Former ABC executive producer Shelley Ross accused CNN anchor Chris Cuomo of sexually harassing her at a 2005 party.
Ross, in a Friday guest essay for The New York Times, described the scene as a going away party for a colleague. She had only recently transitioned to a role as the executive producer for an entertainment special, but prior to that, she had been Cuomo’s producer at “Primetime Live.” (RELATED: Why Hasn’t Chris Cuomo Resigned From CNN? The Answer Is Simple)
“At the time, I was the executive producer of an ABC entertainment special, but I was Mr. Cuomo’s executive producer at ‘Primetime Live’ just before that,” Ross explained. “I was at the party with my husband, who sat behind me on an ottoman sipping his Diet Coke as I spoke with work friends. When Mr. Cuomo entered the Upper West Side bar, he walked toward me and greeted me with a strong bear hug while lowering one hand to firmly grab and squeeze the cheek of my buttock.”
Ross described Cuomo’s tone as “arrogant” and said he told her, “I can do this now that you’re no longer my boss.”
Ross then said that she pushed him away, saying, “No, you can’t.” Her husband had witnessed the entire exchange and the couple left shortly afterward.
But just an hour after leaving the party, Ross said that Cuomo sent her an email offering an apology of sorts.
“[T]hough my hearty greeting was a function of being glad to see you … christian slater got arrested for a (kind of) similar act, (though borne of an alleged negative intent, unlike my own)…and as a husband I can empathize with not liking to see my wife patted as such,” Cuomo’s email reportedly read.
In the subject line of the email, Ross said that Cuomo had said he was “ashamed,” and he asked her to relay his apology to her husband, adding, “I apologize to you as well, for even putting you in such a position.”

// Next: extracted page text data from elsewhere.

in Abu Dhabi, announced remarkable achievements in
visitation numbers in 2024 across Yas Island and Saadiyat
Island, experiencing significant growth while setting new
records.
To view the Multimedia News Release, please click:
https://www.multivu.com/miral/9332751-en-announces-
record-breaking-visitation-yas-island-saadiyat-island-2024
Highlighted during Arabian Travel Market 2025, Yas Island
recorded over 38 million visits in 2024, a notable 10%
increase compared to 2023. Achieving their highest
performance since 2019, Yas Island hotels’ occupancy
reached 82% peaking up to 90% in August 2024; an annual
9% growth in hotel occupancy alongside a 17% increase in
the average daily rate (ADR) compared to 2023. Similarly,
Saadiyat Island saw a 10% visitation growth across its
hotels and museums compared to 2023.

Ross went on in her essay to say that she was not hoping to see Cuomo lose his job or his livelihood, only that she hoped he would learn from the experience. She also noted that one of the reasons she had chosen to come forward was learning Cuomo’s role in advising his brother, the former Democratic New York Gov. Andrew Cuomo, on how to manage his own accusations of sexual harassment and assault.